All GE Aerospace, CFM International, and Engine Alliance engines can operate on approved SAF blends today. SAF has the same chemical composition as the jet fuel most commonly used today, but instead of being made from fossil-based sources, SAF is made from more renewable sources that include plant-based material, fats, oils and greases, alcohols, waste streams, captured CO2, and other alternative feedstocks. The use of alternative feedstocks and processes reduces life-cycle CO2 emissions during production, processing, and distribution.

The Airbus A380 flown by Emirates this fall with 100% SAF in one of its engines. Credit: Emirates

To bring SAF closer to everyday reality, GE Aerospace works with airline partners to test engine performance with the fuel. This year saw two SAF firsts on flights operated by the Dubai-based airline Emirates. In January, Emirates became the first to fly with SAF in the Middle East–Africa region, when a one-hour test flight on a Boeing 777-300ER used 100% SAF* to power one of its two GE90 jet engines. And last month, on another flight in the UAE, the world’s largest airliner, Airbus’s A380, used 100% SAF in one of its four GP7200 engines, manufactured by Engine Alliance, a 50-50 joint company between GE Aerospace and Pratt & Whitney.

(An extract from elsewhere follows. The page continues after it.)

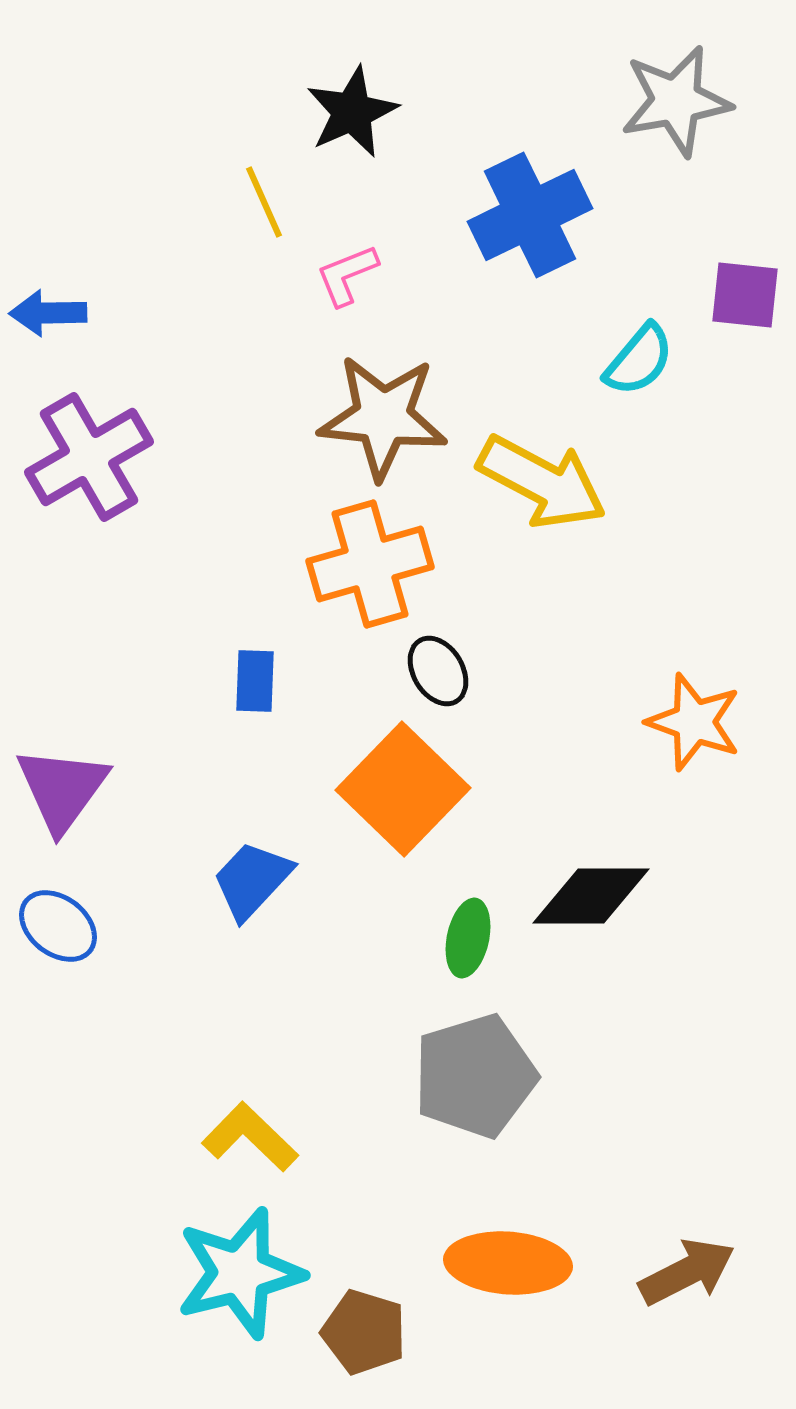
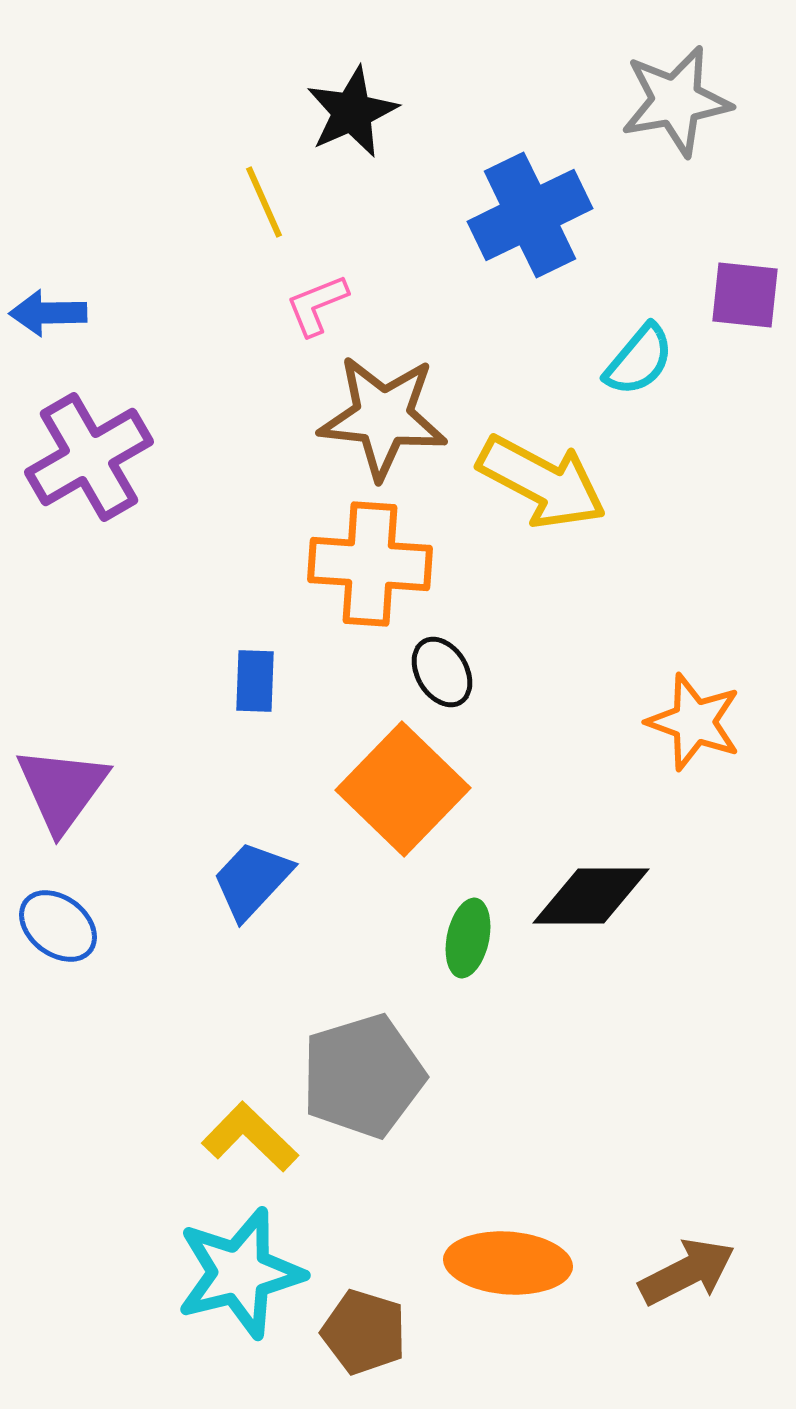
pink L-shape: moved 30 px left, 30 px down
orange cross: rotated 20 degrees clockwise
black ellipse: moved 4 px right, 1 px down
gray pentagon: moved 112 px left
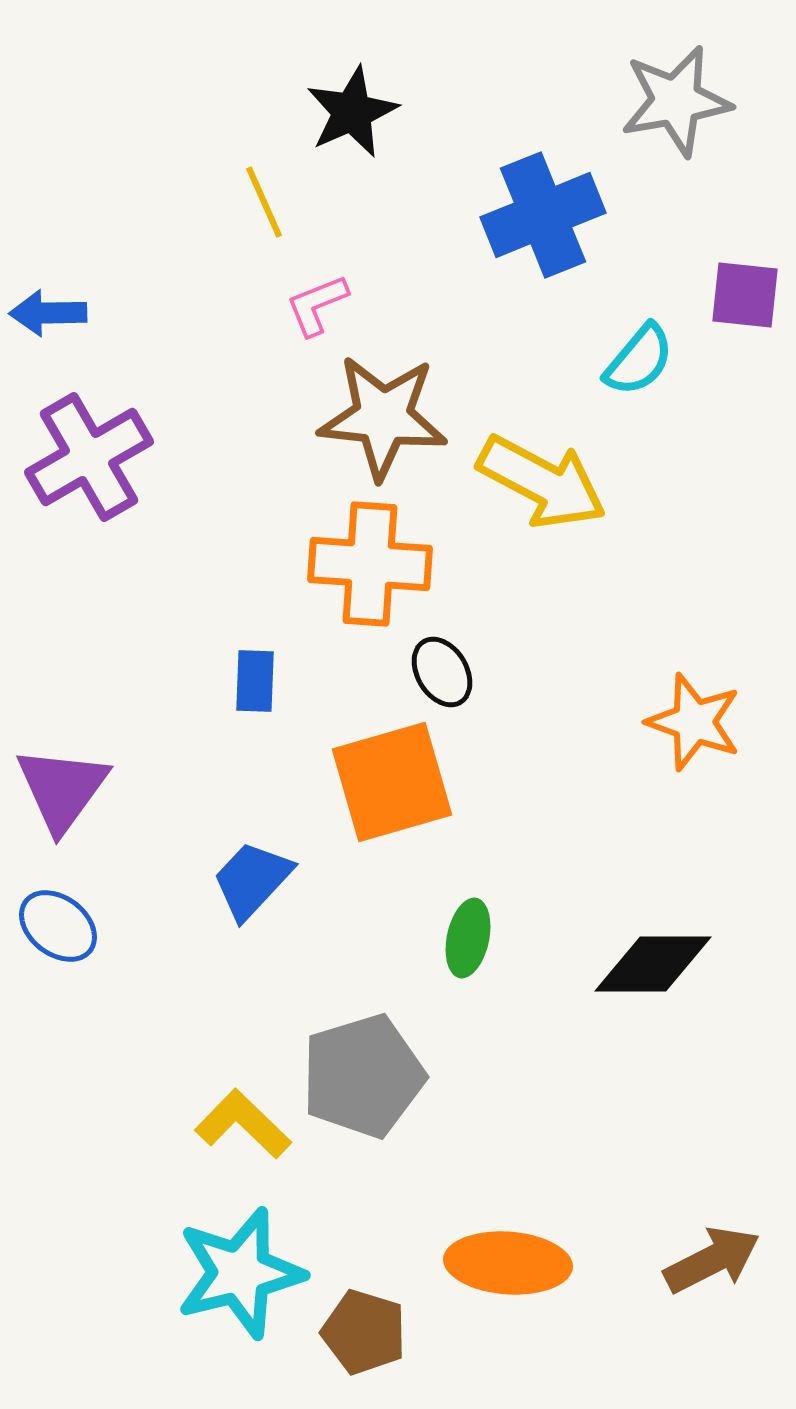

“These test activities allow us to do analysis of engine performance,” says Andac. “We collect quite a bit of data in these flights. We compare that performance with historical data for that engine using a conventional fuel — or, in demos where only one engine was fueled by SAF, we compare it with the plane’s other, conventional-fuel-powered engine — and that data is fed into a research report that’s developed under ASTM International. From an overall engine performance perspective in a flight condition, this report has substantial value.”

Contrail Mitigation and More

Certain types of SAF also produce less soot than conventional jet fuel and therefore could help reduce contrails, which form in cold, humid air. This fall, to study this further, Boeing conducted flight tests on its ecoDemonstrator Explorer, a 737-10 destined for United Airlines whose CFM LEAP-1B engines operated with HEFA sustainable aviation fuel. A NASA DC-8 flew behind the ecoDemonstrator with a team of GE Aerospace engineers. “As we’re inventing the next generation of engines with the RISE program, we really want to understand the science around non-CO2 emissions,” said David Ostdiek, the CFM RISE systems team’s aerothermal leader.

A NASA DC-8 chases Boeing’s ecoDemonstrator Explorer, a 737-10 destined for United Airlines, to take readings of emissions in a project to study SAF and contrail formation. Credit: Boeing

Also this year, it was announced that GE Aerospace’s CT7 engines that power the Sikorsky S-92 helicopter will use a blend of sustainable aviation fuel (SAF) and conventional jet fuel while undergoing maintenance, repair, and overhaul (MRO) at ITP Aero, a Spanish company that services the engines.

All in all, it’s been a big year for SAF. “We have to just continue the momentum,” says Joanne Morello, sustainable aviation fuels analyst at GE Aerospace’s Research Center. “The customers and the airlines need to continue to send very strong demand signals. We also need to start educating the flying public about SAF to help make aviation more sustainable and let them know we’re working on it and we have a path to get there.” To find out more about the state of SAF, see this Q&A with Morello and Andac earlier this year.

*100% SAF is not yet qualified by ASTM International, an organization that develops technical standards.